The Congressional Progressive Caucus, 98 House Democrats, has formally voted to oppose any Section 702 reauthorization without dramatic reforms. Senate Intelligence Committee Chair Tom Cotton is pushing an 18-month clean extension with no reforms at all, arguing that the war with Iran makes this the wrong time to weaken intelligence capabilities.
The warrant amendment that would have required court approval for FBI searches of Section 702 data lost by a single vote in 2024, a 212-212 tie in the House. Speaker Mike Johnson cast the tiebreaker against it.
“The Bill of Rights is not a suggestion, and Fourth Amendment protections against warrantless searches conducted by the government are not optional,” said Massie. “The Surveillance Accountability Act requires government employees to first obtain a warrant based on probable cause before searching Americans’ personal information even if the information sought is stored on a phone, in the cloud, or held by a third party. Warrantless searches are unconstitutional, and this does not change when the data the government seeks is in digital formats or held by a third party.”
“For years, the federal government has treated the Fourth Amendment like a suggestion. They’ve built a massive surveillance machine that tracks, scans, and spies on law-abiding Americans without a warrant, without probable cause, and without any accountability. Enough is enough,” said Rep. Lauren Boebert.“The Surveillance Accountability Act puts the Constitution back in charge. It protects every American from an out-of-control federal government that thinks it owns your data, your movements, and your life. This is a true bipartisan issue for anyone who still believes in limited government and individual liberty.”
Massie’s bill goes beyond Section 702. It rewrites the entire framework, or tries to. The chances of the Surveillance Accountability Act passing in its current form are, being realistic, very low. The intelligence community will fight it. The national security establishment will call it dangerous. The administration has already signaled it wants a clean FISA extension with no conditions.

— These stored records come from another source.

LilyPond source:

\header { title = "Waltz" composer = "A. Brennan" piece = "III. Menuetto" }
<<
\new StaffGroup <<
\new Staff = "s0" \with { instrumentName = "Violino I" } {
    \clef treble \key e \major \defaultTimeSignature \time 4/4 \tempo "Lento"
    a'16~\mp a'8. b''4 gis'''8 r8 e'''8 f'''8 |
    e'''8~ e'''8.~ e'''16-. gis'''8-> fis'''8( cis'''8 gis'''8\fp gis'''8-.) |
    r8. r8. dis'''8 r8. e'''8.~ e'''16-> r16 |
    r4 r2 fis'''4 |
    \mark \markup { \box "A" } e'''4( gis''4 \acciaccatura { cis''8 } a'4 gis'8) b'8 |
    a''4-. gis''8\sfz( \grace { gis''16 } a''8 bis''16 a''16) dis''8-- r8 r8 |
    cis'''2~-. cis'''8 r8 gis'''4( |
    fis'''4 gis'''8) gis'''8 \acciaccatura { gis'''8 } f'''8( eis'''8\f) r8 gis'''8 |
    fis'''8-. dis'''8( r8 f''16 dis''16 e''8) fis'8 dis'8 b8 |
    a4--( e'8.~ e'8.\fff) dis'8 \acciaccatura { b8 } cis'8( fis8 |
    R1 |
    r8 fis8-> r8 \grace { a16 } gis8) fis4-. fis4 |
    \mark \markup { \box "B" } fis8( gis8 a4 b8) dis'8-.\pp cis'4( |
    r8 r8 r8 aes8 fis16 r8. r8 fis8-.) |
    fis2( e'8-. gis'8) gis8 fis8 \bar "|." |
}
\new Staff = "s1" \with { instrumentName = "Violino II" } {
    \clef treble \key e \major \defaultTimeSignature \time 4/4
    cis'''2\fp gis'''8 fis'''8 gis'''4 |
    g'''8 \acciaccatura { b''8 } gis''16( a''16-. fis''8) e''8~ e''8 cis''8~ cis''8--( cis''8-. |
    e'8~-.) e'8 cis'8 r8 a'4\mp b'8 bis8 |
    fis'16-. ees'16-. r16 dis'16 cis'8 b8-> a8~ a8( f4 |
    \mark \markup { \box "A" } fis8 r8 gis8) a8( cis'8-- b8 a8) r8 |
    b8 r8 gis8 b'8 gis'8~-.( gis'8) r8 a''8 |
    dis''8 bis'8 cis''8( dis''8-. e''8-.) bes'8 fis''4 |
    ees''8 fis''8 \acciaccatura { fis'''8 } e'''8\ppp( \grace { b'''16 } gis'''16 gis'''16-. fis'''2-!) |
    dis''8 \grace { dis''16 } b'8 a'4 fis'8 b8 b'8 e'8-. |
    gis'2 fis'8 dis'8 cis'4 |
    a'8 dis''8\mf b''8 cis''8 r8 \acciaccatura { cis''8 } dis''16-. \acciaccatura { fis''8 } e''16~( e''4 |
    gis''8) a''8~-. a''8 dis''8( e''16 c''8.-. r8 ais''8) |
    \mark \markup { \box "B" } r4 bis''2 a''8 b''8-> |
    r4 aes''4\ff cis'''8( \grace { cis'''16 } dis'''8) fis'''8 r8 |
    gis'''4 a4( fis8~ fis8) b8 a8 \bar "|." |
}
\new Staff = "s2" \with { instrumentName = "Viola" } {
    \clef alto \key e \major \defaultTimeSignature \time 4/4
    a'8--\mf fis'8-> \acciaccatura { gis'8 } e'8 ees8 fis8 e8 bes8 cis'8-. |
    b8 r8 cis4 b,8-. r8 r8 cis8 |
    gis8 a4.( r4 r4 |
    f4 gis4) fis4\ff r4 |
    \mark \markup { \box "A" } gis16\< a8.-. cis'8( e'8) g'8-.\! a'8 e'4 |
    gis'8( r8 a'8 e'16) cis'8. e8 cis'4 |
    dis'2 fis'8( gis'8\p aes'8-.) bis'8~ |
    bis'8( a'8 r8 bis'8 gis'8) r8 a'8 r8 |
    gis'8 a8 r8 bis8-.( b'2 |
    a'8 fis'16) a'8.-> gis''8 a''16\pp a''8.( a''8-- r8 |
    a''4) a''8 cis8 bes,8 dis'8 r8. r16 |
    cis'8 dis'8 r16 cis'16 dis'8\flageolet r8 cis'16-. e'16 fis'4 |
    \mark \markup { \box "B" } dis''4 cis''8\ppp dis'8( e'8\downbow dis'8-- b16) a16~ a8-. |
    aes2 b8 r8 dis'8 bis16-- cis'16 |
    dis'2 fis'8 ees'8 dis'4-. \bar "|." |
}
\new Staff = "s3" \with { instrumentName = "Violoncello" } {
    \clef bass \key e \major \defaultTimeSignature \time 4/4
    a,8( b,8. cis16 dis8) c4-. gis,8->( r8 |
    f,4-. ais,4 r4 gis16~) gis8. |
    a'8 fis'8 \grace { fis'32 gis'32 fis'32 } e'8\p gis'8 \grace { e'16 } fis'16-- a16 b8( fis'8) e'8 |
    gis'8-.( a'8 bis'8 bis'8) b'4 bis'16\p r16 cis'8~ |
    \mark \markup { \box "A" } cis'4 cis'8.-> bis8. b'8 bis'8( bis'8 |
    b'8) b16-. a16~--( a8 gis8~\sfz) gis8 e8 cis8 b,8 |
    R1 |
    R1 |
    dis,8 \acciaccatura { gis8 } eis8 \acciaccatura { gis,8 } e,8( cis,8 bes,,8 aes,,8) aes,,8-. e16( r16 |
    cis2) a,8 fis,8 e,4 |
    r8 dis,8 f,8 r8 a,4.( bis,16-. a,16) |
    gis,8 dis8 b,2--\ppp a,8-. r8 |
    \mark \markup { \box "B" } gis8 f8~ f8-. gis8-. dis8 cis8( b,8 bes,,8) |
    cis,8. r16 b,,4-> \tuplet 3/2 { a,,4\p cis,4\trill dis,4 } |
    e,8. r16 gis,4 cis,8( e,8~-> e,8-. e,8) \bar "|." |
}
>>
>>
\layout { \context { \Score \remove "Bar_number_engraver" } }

But the bill is a marker. It describes what actual Fourth Amendment compliance would look like if Congress took the text of the Constitution at face value. Warrants for searches. Probable cause. Judicial oversight. No exceptions for data that happens to sit on a corporate server. No loopholes for biometric surveillance conducted in plain view. And real consequences, financial ones, for agents who ignore the rules.
The gap between what the Surveillance Accountability Act proposes and what Congress is actually likely to pass tells you everything about how far the federal government has drifted from the privacy protections Americans were supposedly guaranteed 235 years ago.